[Data excerpts]

----------------

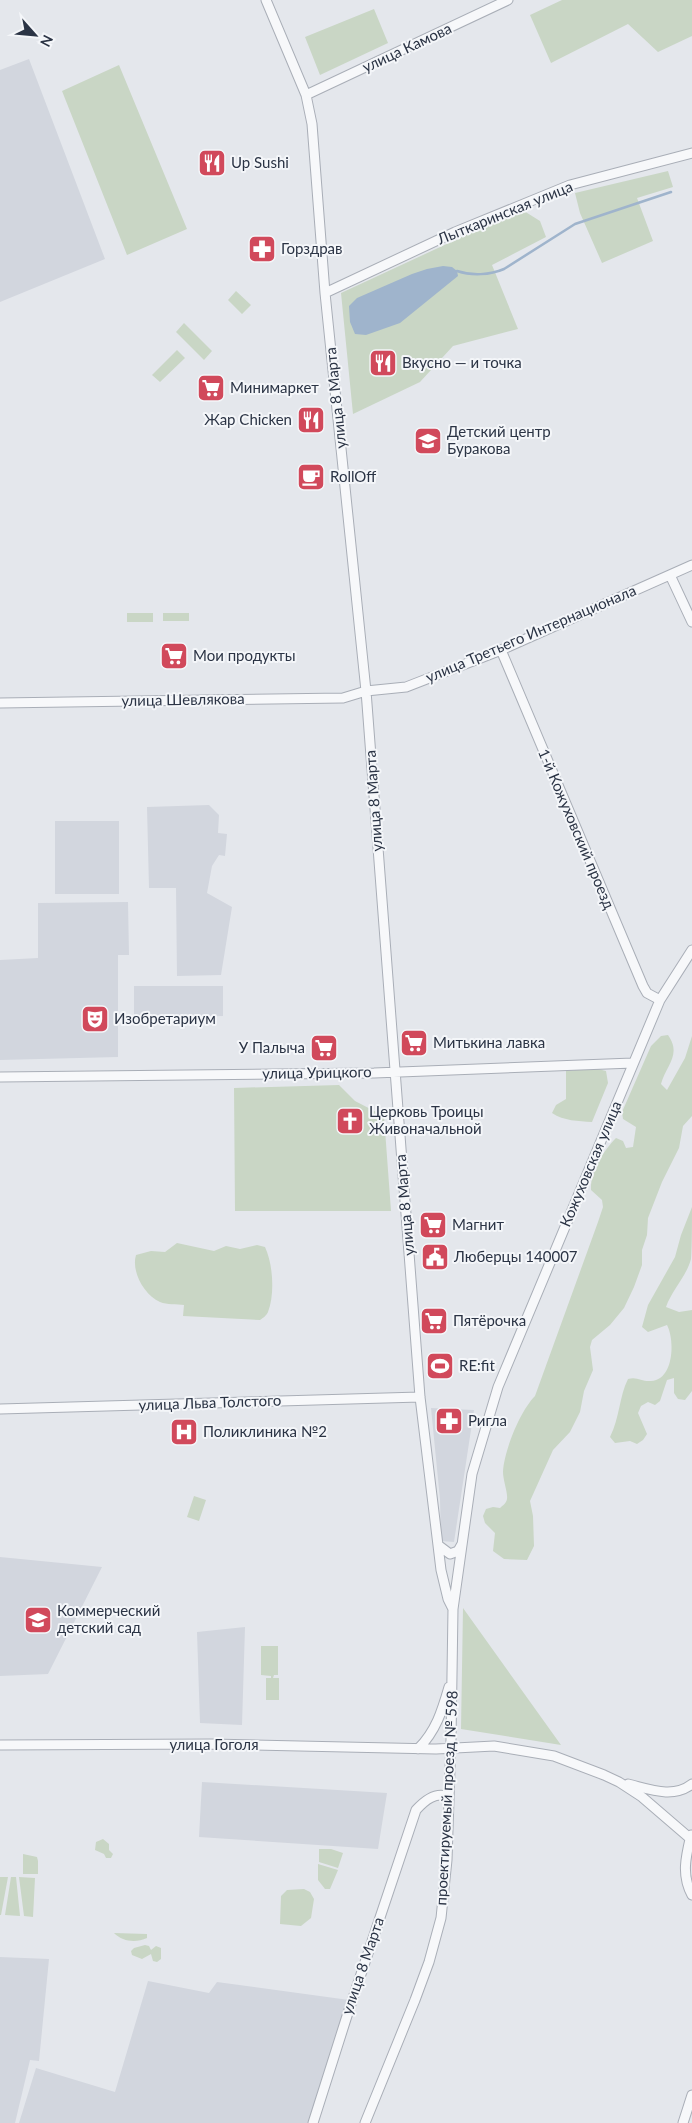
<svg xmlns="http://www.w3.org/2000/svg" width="692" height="2123" font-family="Lato,sans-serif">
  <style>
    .built { fill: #d2d6de }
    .green { fill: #c9d6c5 }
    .water { fill: #9fb4cc }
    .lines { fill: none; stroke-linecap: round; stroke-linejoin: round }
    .stream { stroke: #9fb4cc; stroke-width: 2.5 }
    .minor-casing { stroke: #a9aeb7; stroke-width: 11 }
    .minor { stroke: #f7f8fa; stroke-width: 9 }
    .labels { text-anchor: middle; stroke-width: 4; stroke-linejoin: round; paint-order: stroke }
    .street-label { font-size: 15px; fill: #2b3445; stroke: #f4f6f9 }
    .poi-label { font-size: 15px; fill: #2b3445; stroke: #f4f6f9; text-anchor: start }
  </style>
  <rect width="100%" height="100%" fill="#e4e7ec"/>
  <path class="built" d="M29 59 105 259 0 302V70Z
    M209 805 219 815 218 833 227 834 225 856 219 855 212 866 207 893 232 907 221 975 177 976 176 888H149L147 807Z
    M55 821H119V894H55Z
    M128 902 129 955H118V1057L0 1060V960L38 958V903Z
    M134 986H223V1016L134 1018Z
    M431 1408 474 1410 454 1542 441 1541 440 1499Z
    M0 1557 102 1567 48 1674 0 1676Z
    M245 1627 242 1725 200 1723 197 1632Z
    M202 1782 387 1793 378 1849 199 1837Z
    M0 1957 49 1959 39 2061 30 2060 15 2123H0Z
    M148 1981 209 1993 217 1982 349 2000 310 2123H19L36 2068 115 2092Z"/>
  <path class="green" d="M562 0H692V36L658 52 628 24 551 63 530 15Z
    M374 9 388 43 320 75 305 37Z
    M119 65 187 229 127 255 62 91Z
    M668 171 673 187 637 198 653 241 602 263 580 213 575 193Z
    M524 211 540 221 546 237 492 265 518 329 453 346 420 382 353 414 341 293 507 216Z
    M236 291 251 305 242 314 228 300Z
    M184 323 212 351 204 360 176 332Z
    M177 350 185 358 160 382 152 375Z
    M127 613H153V622H127Z
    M163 613H189V621H163Z
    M668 1035C682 1055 666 1065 661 1084L667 1090 685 1058 692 1036V1116L683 1126 679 1148 662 1182 648 1218 647 1235 642 1250V1265L634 1287 624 1308 610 1325 592 1340 590 1347 593 1370 584 1391 580 1412 570 1432 553 1450 530 1501 533 1516 534 1546 527 1560 504 1559 493 1551 495 1533 485 1523 483 1516 486 1509 493 1507 500 1508C503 1505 506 1504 507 1499 508 1493 503 1480 503 1472 504 1451 520 1411 535 1396L598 1222 603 1207 602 1200 591 1190C590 1172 604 1150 616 1138L623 1141 626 1148 633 1147 636 1127 623 1119 622 1112 651 1046 661 1036Z
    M594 1068 606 1071 608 1083 592 1122C578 1121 564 1121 552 1113L556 1105 566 1099V1071Z
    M339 1085 355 1101 384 1116 391 1211H235L234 1088Z
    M692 1207C692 1221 692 1246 691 1259 686 1277 672 1290 666 1307L679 1312 692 1310V1391L685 1400 678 1399 674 1393V1378L667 1380 660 1401 655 1405 648 1402 641 1406 638 1413 647 1434 643 1440 637 1444 630 1441 615 1443 610 1437C620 1417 619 1397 628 1379 637 1376 642 1382 651 1381 674 1380 675 1340 667 1325L648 1332 642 1327 648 1305 675 1257 681 1235Z
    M177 1243 214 1251 226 1246 240 1249 257 1245 265 1247C273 1264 275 1294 268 1312 267 1315 263 1318 260 1320L183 1316 184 1305C177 1304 167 1305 160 1302 144 1295 131 1271 136 1255L151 1251 165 1252Z
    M194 1496 206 1500 199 1521 187 1517Z
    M463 1608 561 1745 461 1729Z
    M261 1646H278V1675H274L273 1678H279V1700H266V1678H271V1676L261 1675Z
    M103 1839 109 1844V1850L113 1854 111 1858H106L104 1854 95 1850 96 1842Z
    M319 1849H331L343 1853 338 1868 319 1862Z
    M23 1854 37 1857 38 1861V1874H23Z
    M318 1864 338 1870 330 1889H325L318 1880Z
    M0 1877H8L1 1915H0Z
    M11 1877H16L20 1916 5 1915Z
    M19 1877 35 1878 33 1917 24 1916Z
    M304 1889 310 1892 314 1899 311 1918 301 1926 280 1924 281 1896 287 1890Z
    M114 1933 147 1934V1938C136 1943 123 1942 114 1933Z
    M145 1945 149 1946 151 1950 156 1946 161 1948V1959L157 1962 153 1961 151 1954 142 1959 132 1955 131 1951 134 1948Z"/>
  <path class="water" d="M443 266 452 267 457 271 458 276 400 323 366 335 355 334 350 322 349 306 357 298 412 274 427 269Z"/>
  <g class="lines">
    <path class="stream" d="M457 271C472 276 490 275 504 269L575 224 671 192"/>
    <g class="minor-casing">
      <path id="minor" d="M266 0 306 95 312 124 325 293 366 691 420 1397 441 1570 448 1599 453 1609
        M306 95 508 0
        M325 293 455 232 570 185 692 153
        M670 575 692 622
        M501 650 643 986 647 993 660 1000
        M0 703 343 698 366 691 406 687 501 650 692 565
        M0 1077 374 1073 633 1063
        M0 1409 420 1397
        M438 1545 450 1554 458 1551 462 1544
        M0 1745 212 1744 436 1749 494 1746 554 1756 604 1775 619 1782 642 1797 692 1840
        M418 1749C436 1731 442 1711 449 1687
        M628 1784C649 1789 673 1799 692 1784
        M691 1835C686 1856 681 1875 692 1895
        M313 2123 346 2019 416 1810C425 1800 436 1791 449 1797
        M365 2123 415 2000 429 1962 441 1918 447 1860 451 1739 453 1609 472 1474 498 1387 660 1000 692 950
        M683 2123 692 2095"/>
    </g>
    <use href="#minor" class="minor"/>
  </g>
  <defs>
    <g id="restaurant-square" transform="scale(1.4375)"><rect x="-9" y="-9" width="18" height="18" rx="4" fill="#d1495b" stroke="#f4f6f9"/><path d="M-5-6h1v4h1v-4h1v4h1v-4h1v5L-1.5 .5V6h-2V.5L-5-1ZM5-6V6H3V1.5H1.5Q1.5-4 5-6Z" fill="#fff"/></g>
    <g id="pharmacy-square" transform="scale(1.4375)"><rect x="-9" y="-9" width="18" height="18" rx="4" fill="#d1495b" stroke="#f4f6f9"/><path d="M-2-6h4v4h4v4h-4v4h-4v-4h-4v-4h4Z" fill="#fff"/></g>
    <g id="supermarket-square" transform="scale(1.4375)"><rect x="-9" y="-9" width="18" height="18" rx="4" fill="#d1495b" stroke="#f4f6f9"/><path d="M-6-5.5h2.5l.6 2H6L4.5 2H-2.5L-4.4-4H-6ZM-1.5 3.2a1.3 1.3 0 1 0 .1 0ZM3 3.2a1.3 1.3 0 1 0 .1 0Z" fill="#fff"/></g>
    <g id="school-square" transform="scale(1.4375)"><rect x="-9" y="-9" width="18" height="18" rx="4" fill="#d1495b" stroke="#f4f6f9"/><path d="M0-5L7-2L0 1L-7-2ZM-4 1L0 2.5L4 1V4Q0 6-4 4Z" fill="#fff"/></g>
    <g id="cafe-square" transform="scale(1.4375)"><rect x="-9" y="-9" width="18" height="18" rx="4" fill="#d1495b" stroke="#f4f6f9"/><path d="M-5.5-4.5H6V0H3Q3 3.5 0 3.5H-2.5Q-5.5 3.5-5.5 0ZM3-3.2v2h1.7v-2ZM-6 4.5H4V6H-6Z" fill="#fff"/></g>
    <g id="theatre-square" transform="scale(1.4375)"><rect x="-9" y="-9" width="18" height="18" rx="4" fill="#d1495b" stroke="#f4f6f9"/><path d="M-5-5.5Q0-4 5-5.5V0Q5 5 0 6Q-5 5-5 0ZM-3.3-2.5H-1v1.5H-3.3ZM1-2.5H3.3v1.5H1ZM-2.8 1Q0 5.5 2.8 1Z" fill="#fff"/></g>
    <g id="church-square" transform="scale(1.4375)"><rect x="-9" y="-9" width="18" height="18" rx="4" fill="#d1495b" stroke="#f4f6f9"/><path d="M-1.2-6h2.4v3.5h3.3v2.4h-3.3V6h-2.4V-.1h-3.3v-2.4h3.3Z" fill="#fff"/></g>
    <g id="civic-square" transform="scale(1.4375)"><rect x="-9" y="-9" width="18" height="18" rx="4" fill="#d1495b" stroke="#f4f6f9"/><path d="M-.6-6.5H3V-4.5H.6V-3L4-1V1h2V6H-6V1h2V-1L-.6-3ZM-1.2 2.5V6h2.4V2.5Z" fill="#fff"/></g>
    <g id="stadium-square" transform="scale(1.4375)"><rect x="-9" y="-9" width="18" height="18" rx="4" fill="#d1495b" stroke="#f4f6f9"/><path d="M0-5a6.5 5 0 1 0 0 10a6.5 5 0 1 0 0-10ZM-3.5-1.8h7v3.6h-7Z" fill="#fff"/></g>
    <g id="hospital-square" transform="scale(1.4375)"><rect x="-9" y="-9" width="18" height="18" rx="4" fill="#d1495b" stroke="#f4f6f9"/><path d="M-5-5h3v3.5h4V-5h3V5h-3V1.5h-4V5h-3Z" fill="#fff"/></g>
  </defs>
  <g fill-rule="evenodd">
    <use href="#restaurant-square" x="212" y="163"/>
    <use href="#pharmacy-square" x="262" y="249"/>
    <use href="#restaurant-square" x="383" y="363"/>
    <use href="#supermarket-square" x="211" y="388"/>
    <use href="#restaurant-square" x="311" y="420"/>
    <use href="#school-square" x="428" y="441"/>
    <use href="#cafe-square" x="311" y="477"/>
    <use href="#supermarket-square" x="174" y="656"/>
    <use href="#theatre-square" x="95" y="1019"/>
    <use href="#supermarket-square" x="414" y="1043"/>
    <use href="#supermarket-square" x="324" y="1048"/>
    <use href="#church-square" x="350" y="1121"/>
    <use href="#supermarket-square" x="433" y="1225"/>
    <use href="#civic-square" x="435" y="1257"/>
    <use href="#supermarket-square" x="434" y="1321"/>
    <use href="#stadium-square" x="440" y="1366"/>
    <use href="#pharmacy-square" x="449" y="1421"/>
    <use href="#hospital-square" x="184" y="1432"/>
    <use href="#school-square" x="38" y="1620"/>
  </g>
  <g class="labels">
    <g class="street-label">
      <text transform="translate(407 48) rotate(-25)" y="5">улица Камова</text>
      <text transform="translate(505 213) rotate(-22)" y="5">Лыткаринская улица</text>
      <text transform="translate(336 398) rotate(-96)" y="5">улица 8 Марта</text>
      <text transform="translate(531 634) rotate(-23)" y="5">улица Третьего Интернационала</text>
      <text transform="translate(183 700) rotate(-1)" y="5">улица Шевлякова</text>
      <text transform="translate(374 801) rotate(-94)" y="5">улица 8 Марта</text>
      <text transform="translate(576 829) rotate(67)" y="5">1-й Кожуховский проезд</text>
      <text transform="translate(317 1073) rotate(-1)" y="5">улица Урицкого</text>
      <text transform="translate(591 1164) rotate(-67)" y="5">Кожуховская улица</text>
      <text transform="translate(405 1205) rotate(-95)" y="5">улица 8 Марта</text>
      <text transform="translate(210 1403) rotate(-2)" y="5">улица Льва Толстого</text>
      <text x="214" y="1750">улица Гоголя</text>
      <text transform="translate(447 1798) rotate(-87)" y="5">проектируемый проезд № 598</text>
      <text transform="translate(363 1966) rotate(-71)" y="5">улица 8 Марта</text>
    </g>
    <g class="poi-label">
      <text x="231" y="168">Up Sushi</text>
      <text x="281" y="254">Горздрав</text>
      <text x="402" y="368">Вкусно — и точка</text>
      <text x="230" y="393">Минимаркет</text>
      <text x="292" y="425" text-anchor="end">Жар Chicken</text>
      <text x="447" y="437">Детский центр<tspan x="447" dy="17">Буракова</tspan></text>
      <text x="330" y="482">RollOff</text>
      <text x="193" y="661">Мои продукты</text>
      <text x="114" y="1024">Изобретариум</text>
      <text x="433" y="1048">Митькина лавка</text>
      <text x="305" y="1053" text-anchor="end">У Палыча</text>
      <text x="369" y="1117">Церковь Троицы<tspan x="369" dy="17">Живоначальной</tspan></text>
      <text x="452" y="1230">Магнит</text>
      <text x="454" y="1262">Люберцы 140007</text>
      <text x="453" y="1326">Пятёрочка</text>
      <text x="459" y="1371">RE:fit</text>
      <text x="468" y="1426">Ригла</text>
      <text x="203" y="1437">Поликлиника №2</text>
      <text x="57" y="1616">Коммерческий<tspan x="57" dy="17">детский сад</tspan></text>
    </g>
  </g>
  <g transform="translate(35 35) rotate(117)" stroke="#f4f6f9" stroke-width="4" paint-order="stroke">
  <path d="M0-4L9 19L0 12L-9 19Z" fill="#2b3445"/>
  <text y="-8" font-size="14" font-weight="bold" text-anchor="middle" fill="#2b3445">N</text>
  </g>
</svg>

----------------

• [Task details]
Copy out, from the data above, every line holding the word "lines".

• [Answer section]
    .lines { fill: none; stroke-linecap: round; stroke-linejoin: round }
  <g class="lines">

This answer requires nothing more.